Thanks in advance, this looks like a friendly community.


----------



## shaygetz (Sep 23, 2007)

Lionel O would be perfect for you...er...him The size and weight make them fairly fuss free and older pieces can be had that he can handle withour fear of doing great damage.


----------



## T-Man (May 16, 2008)

If you get dragged around shopping and end up in a bookstore look for Classic Toy Trains. This is the season they feature layouts that will fit your room and more. If you are lucky he will talk at 6 months.


----------



## tankist (Jun 11, 2009)

IMO bit to early. my kid is 16month old and even that is still way to early. the 'tomas' engine, which is basically just another 6 wheel car that shaped like and makes steamer sounds, is taking a painful beating. he still wouldn't know what to do with track.
he does seem to have a kik looking at my layout though.

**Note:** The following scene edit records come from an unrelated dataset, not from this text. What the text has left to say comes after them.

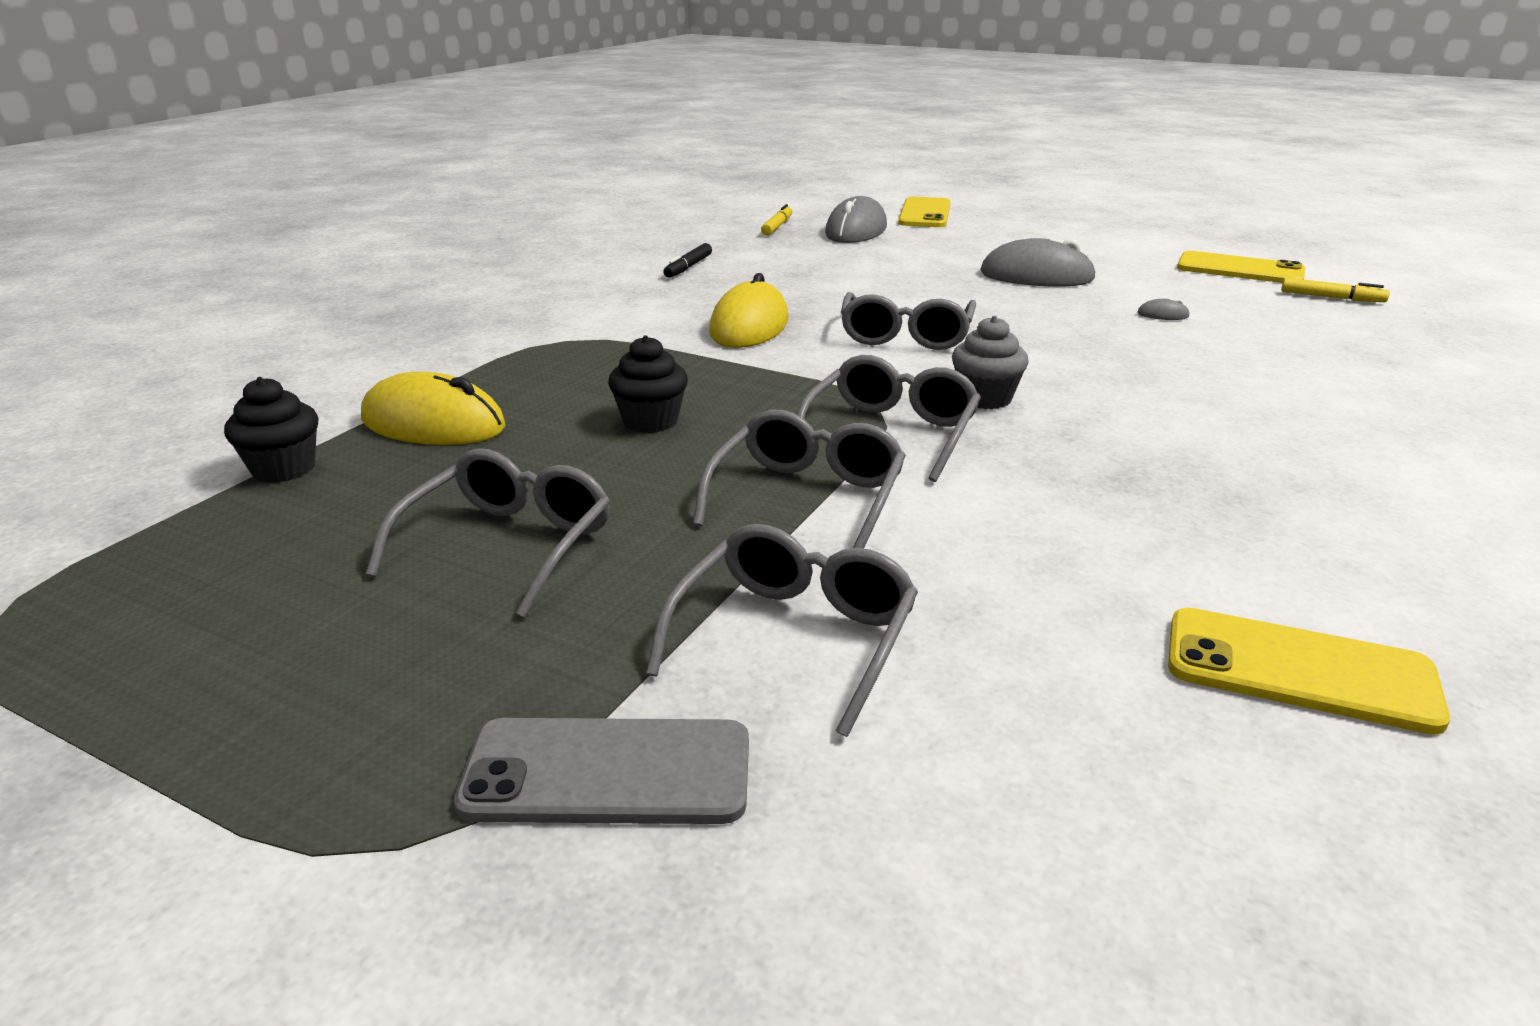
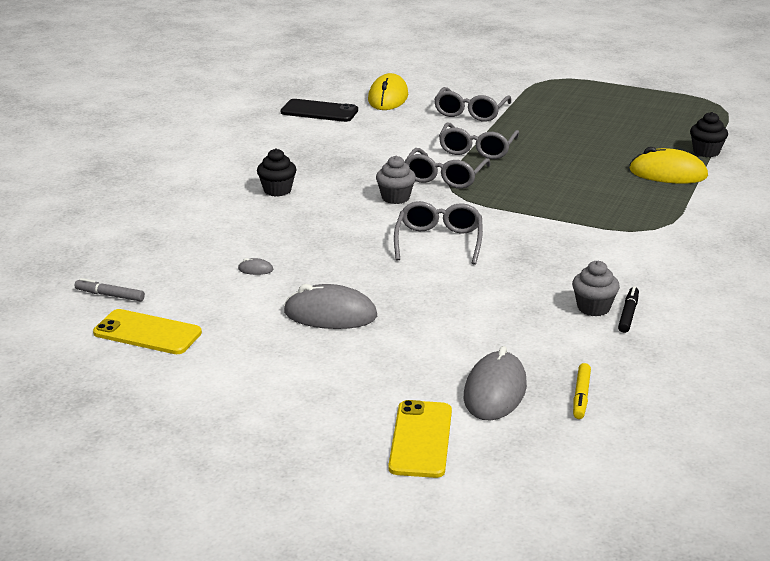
camera: 175 degrees right, 0 degrees up
grey glasses [366,448,610,618] -> none
grey phone [454,718,749,824] -> none
black cupcake [608,335,688,433] -> black cupcake moved to [257,148,297,197]
yellow mouse [709,273,789,348] -> yellow mouse moved to [368,73,408,110]
yellow phone [1168,608,1450,735] -> black phone [281,99,358,122]
yellow marker [1281,278,1390,302] -> grey marker [75,278,145,302]
none -> grey cupcake [572,261,620,316]

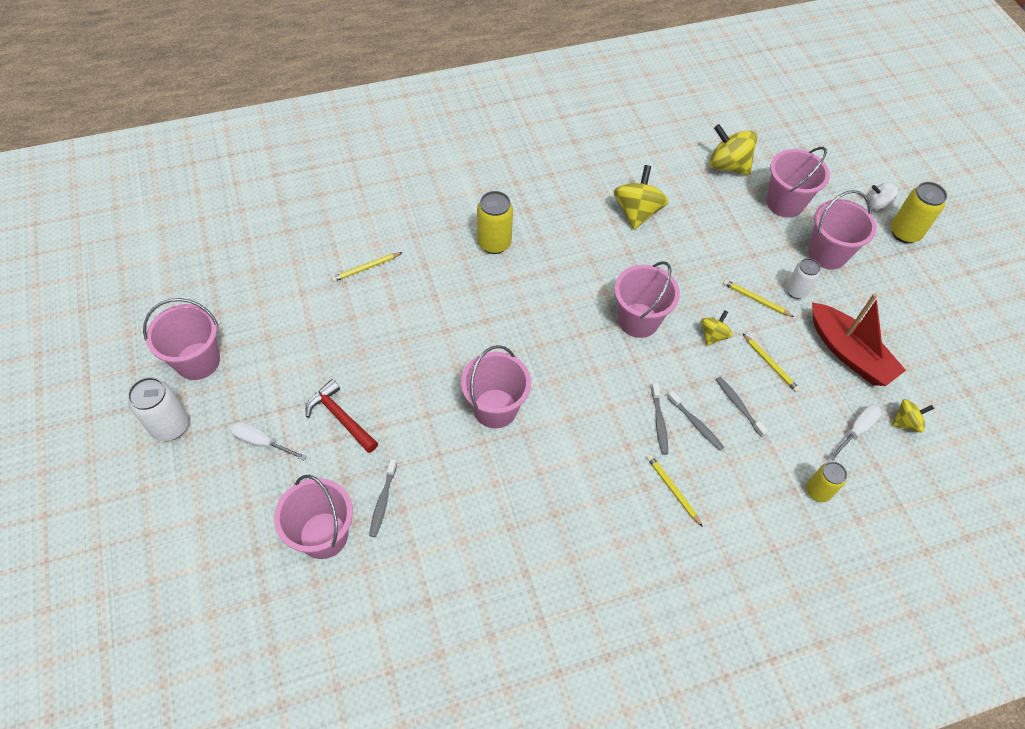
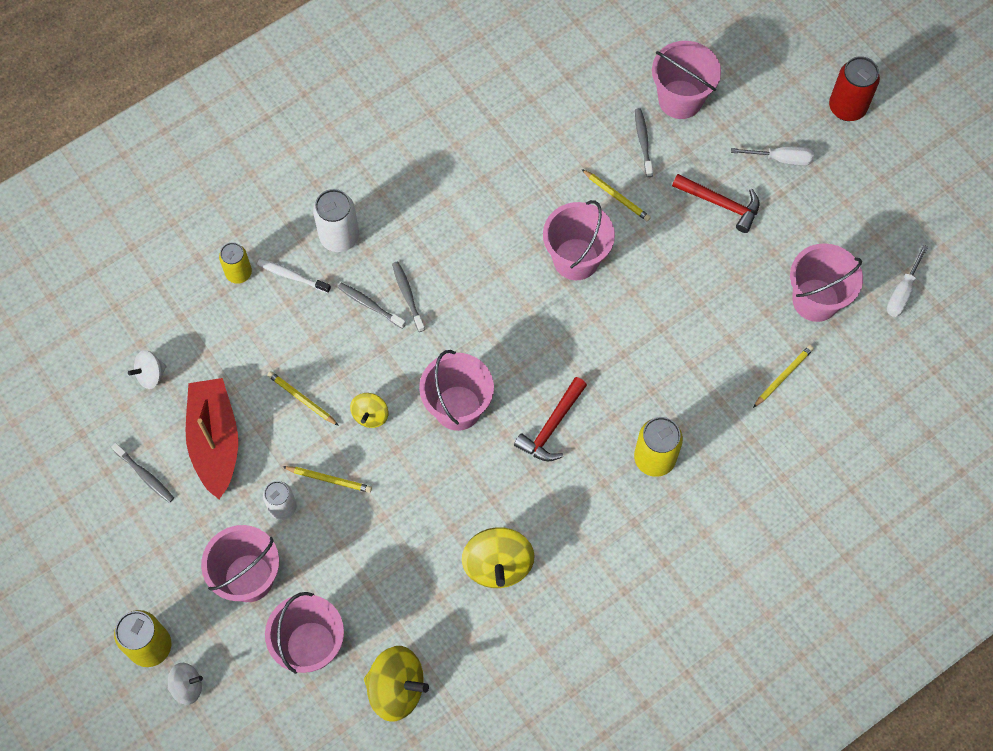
camera: 165 degrees right, 10 degrees up
white can [128,377,189,441] -> white can moved to [313,189,359,252]
pink bucket [143,298,220,380] -> pink bucket moved to [790,243,863,322]
yellow pencil [647,455,703,527] -> yellow pencil moved to [582,169,651,222]
grey toothbrush [716,377,768,437] -> grey toothbrush moved to [111,443,174,503]
red boat [812,293,906,386] -> red boat turned 45 degrees clockwise [186,378,238,499]
white screwdriver [829,405,882,460] -> white screwdriver moved to [887,245,928,317]
yellow spinning top [892,399,934,433] -> white spinning top [128,350,167,389]
none -> white toothbrush [257,259,331,293]
none -> red hammer [514,377,587,461]
none -> red can [829,56,880,121]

so basically what i'm saying is that at this point it doesn't matter which set or gauge you get, since it is you who will be playing with that and showing it to the kid. so get something you like


----------



## Lester Perry (Nov 7, 2008)

My grandchildren loved the wooden Thomas trains. Their Grandfather plays with HO trains.
http://s21.photobucket.com/albums/b254/lesterperry/


----------



## jimmyhardwick (Jan 13, 2010)

Lionel O is a perfect model train for a starter. I also inherited my first Lionel O from my father 30 years ago and that starts the birth of my being a model train enthusiast.


----------



## Reckers (Oct 11, 2009)

Mmmmmmm...satisfy both? There are lots of good wooden trains available, something the kid can develop manual dexterity and motor skills handling. This is the gravity-powered type that have bright colors and roll down the hills. IMHO (thanks, tankist!), that's the one the kid should have. The O gauge would simply be something big, noisy, and moving---a cat would suffice for that, or a vacuum cleaner. However, the O gauge would be very good for Grandpa, and the kid would start to associate his train with yours, and really cool moving toys with visiting Grandpa, as he grows older. If you have the money and they have the room, a small train-table with a wooden train for him would be perfect and the bigger unit at your place, to enjoy with you when he's old enough to appreciate it. Let's face it, if he's 7 months old, you have about a year to get a layout together and do it nicely.


----------



## [email protected] (Dec 8, 2009)

My son loves the Geotrax toy trains. We have amassed a large amount of track so he makes some pretty elaborate setups. They have nice bridges, elevations, etc, so you can make a slick setup. The trains themselves are built like little tanks, and have taken a beating and kept up. You will go through some serious AAA batteries though. 
I would say around 5 to 6 is when he was old enough to start respecting real model trains and now we are starting to get in to the O scale hobby.


----------